## MATERIAL FOR THIS TASK
--- --- ---

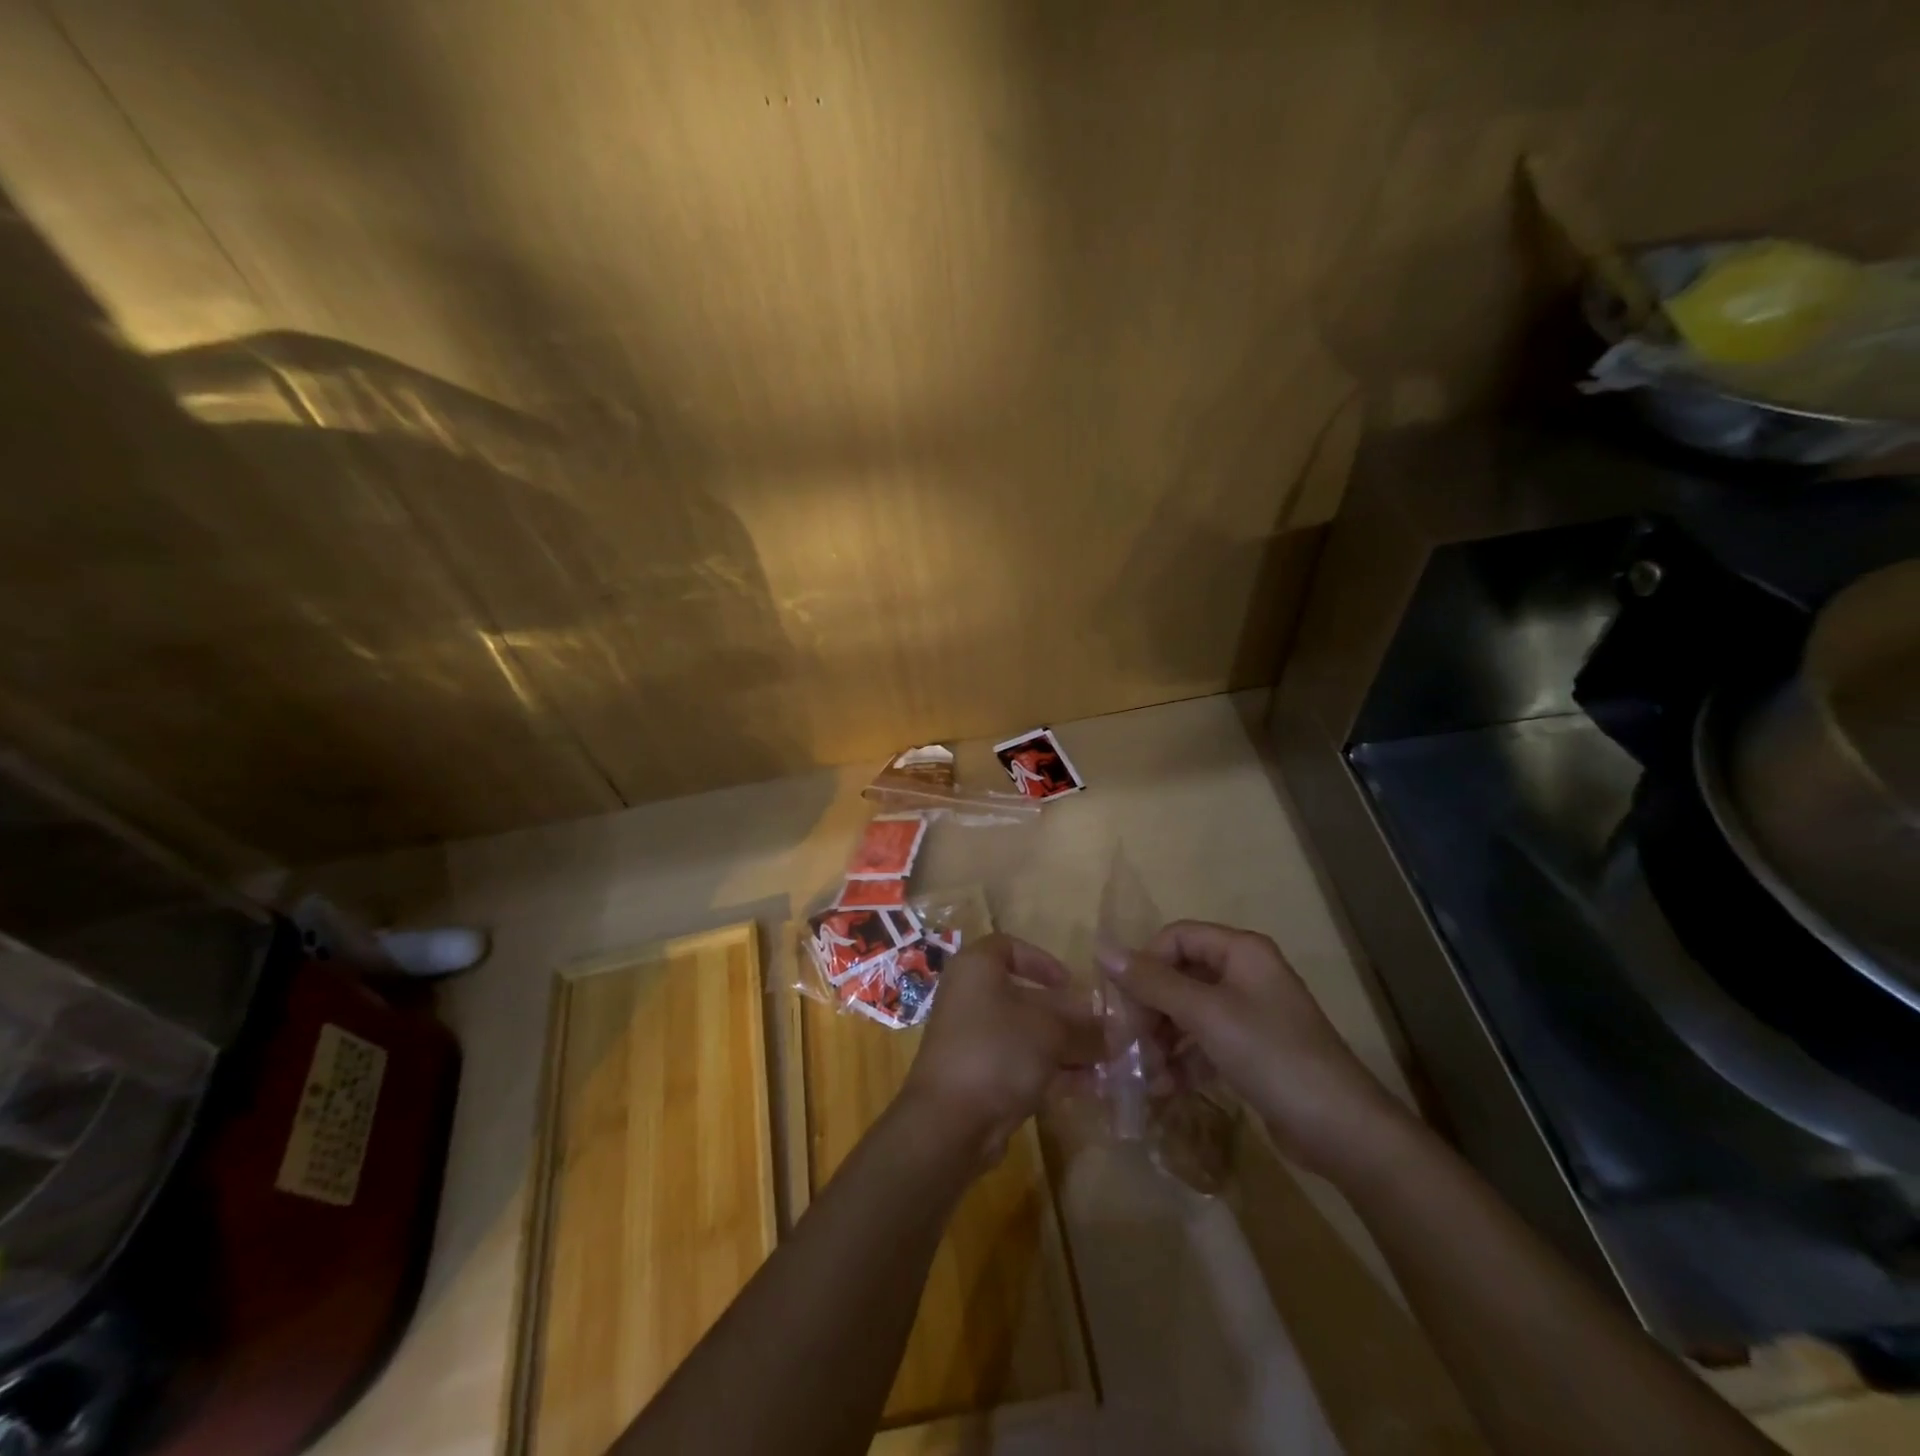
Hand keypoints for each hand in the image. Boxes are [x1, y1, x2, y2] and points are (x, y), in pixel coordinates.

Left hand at [902, 934, 1100, 1169]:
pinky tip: (1089, 1087)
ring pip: (1026, 1035)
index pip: (1008, 947)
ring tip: (1108, 1064)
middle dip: (1067, 1015)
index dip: (1042, 960)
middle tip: (1105, 1032)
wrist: (949, 1122)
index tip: (1071, 983)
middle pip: (1024, 997)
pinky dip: (1052, 1072)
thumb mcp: (1051, 1032)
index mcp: (977, 968)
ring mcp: (972, 1040)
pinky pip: (1020, 1065)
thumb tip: (1121, 1030)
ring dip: (1066, 1047)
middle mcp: (970, 998)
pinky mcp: (977, 1078)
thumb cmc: (997, 1051)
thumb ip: (1086, 1028)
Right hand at [1107, 920, 1409, 1178]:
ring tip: (1144, 1074)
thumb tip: (1102, 949)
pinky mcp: (1251, 1051)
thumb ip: (1152, 982)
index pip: (1175, 937)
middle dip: (1150, 1009)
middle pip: (1179, 975)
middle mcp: (1244, 974)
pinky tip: (1165, 1088)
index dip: (1144, 964)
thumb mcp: (1206, 1014)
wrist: (1343, 1130)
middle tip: (1126, 1044)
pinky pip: (1204, 1043)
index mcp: (1240, 951)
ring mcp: (1250, 1014)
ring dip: (1161, 1040)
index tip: (1120, 1002)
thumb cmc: (1271, 1055)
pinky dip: (1182, 1061)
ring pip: (1188, 1013)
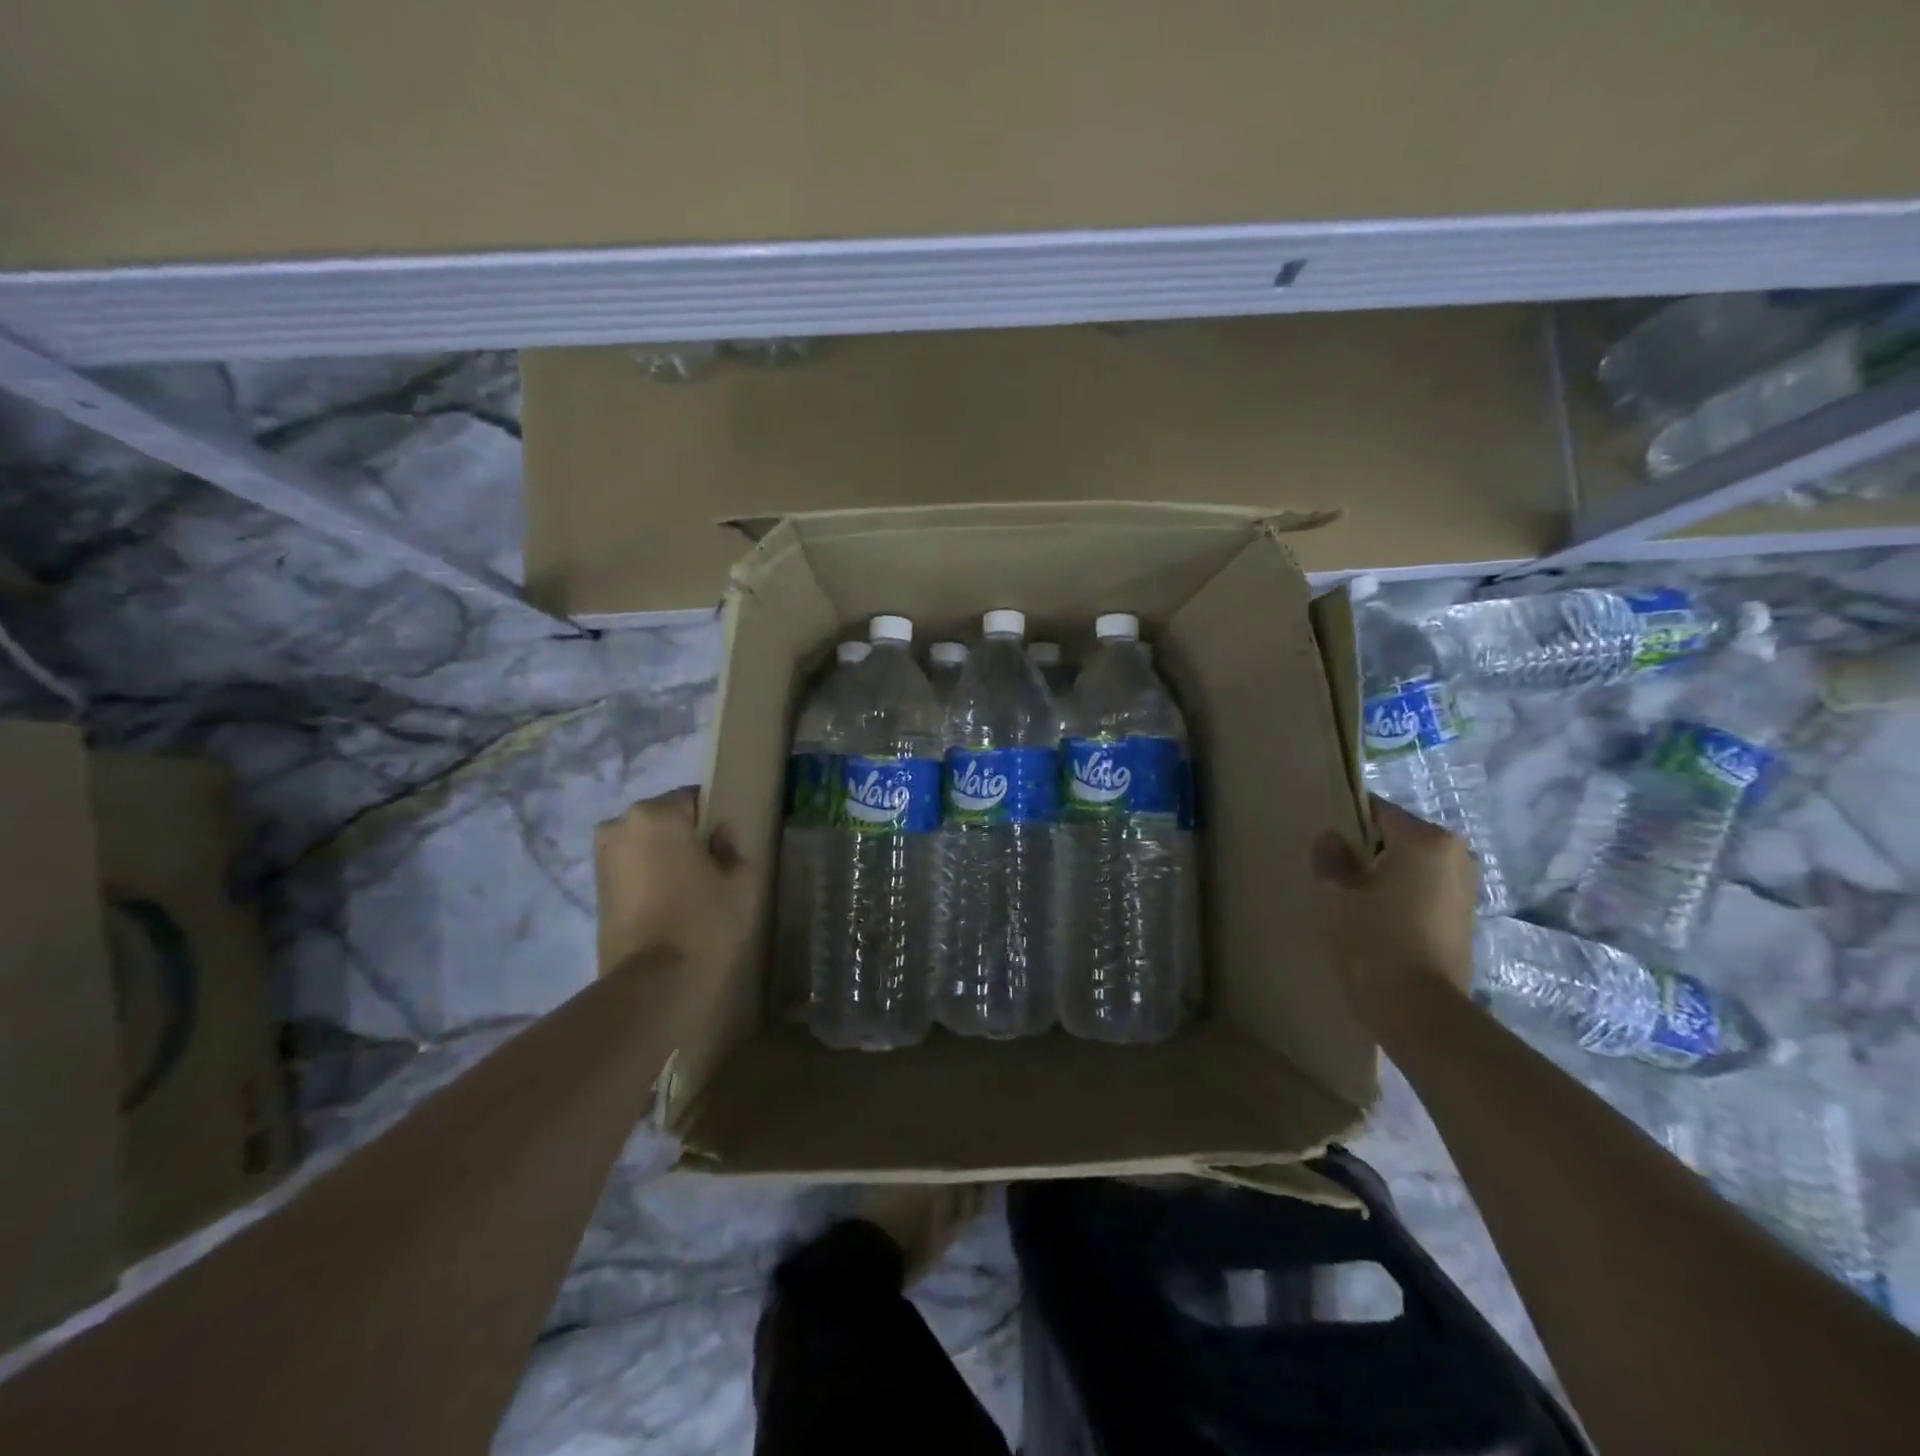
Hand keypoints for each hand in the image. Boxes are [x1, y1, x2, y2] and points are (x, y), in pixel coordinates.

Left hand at [594, 788, 751, 979]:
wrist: (655, 983)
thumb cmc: (705, 920)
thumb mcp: (741, 880)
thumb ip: (733, 848)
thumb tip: (719, 837)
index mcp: (655, 814)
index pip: (693, 799)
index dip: (715, 819)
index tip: (728, 845)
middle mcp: (619, 826)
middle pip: (664, 821)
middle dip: (685, 838)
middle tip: (712, 868)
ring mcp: (602, 860)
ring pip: (646, 846)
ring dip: (665, 859)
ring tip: (691, 891)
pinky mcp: (596, 892)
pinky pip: (633, 871)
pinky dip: (650, 880)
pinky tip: (671, 906)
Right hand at [1311, 796, 1477, 1029]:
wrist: (1420, 1011)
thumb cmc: (1374, 941)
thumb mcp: (1335, 894)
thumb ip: (1329, 857)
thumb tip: (1330, 837)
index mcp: (1426, 839)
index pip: (1376, 812)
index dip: (1344, 824)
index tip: (1321, 846)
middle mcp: (1456, 855)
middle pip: (1396, 839)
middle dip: (1364, 852)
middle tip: (1331, 875)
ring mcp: (1465, 888)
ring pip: (1409, 867)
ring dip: (1381, 877)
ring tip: (1350, 901)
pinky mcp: (1463, 919)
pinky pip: (1422, 891)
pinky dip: (1398, 898)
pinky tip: (1374, 922)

--- --- ---

## WHAT THE EXERCISE ASKS
What belongs in the answer is the line with "pinky dip: (650, 880)" plus every later line of the listing, copied word for word and nothing besides.

## THE COMPLETED TASK
pinky dip: (650, 880)
pinky tip: (671, 906)
Right hand at [1311, 796, 1477, 1029]:
wrist: (1420, 1011)
thumb cmc: (1374, 941)
thumb mcp: (1335, 894)
thumb ip: (1329, 857)
thumb tip: (1330, 837)
index mcp: (1426, 839)
index pip: (1376, 812)
index dip: (1344, 824)
index tip: (1321, 846)
middle mcp: (1456, 855)
middle pip: (1396, 839)
middle dip: (1364, 852)
middle tip: (1331, 875)
ring mcp: (1465, 888)
ring pip: (1409, 867)
ring dip: (1381, 877)
ring tip: (1350, 901)
pinky mcp: (1463, 919)
pinky pip: (1422, 891)
pinky dip: (1398, 898)
pinky tip: (1374, 922)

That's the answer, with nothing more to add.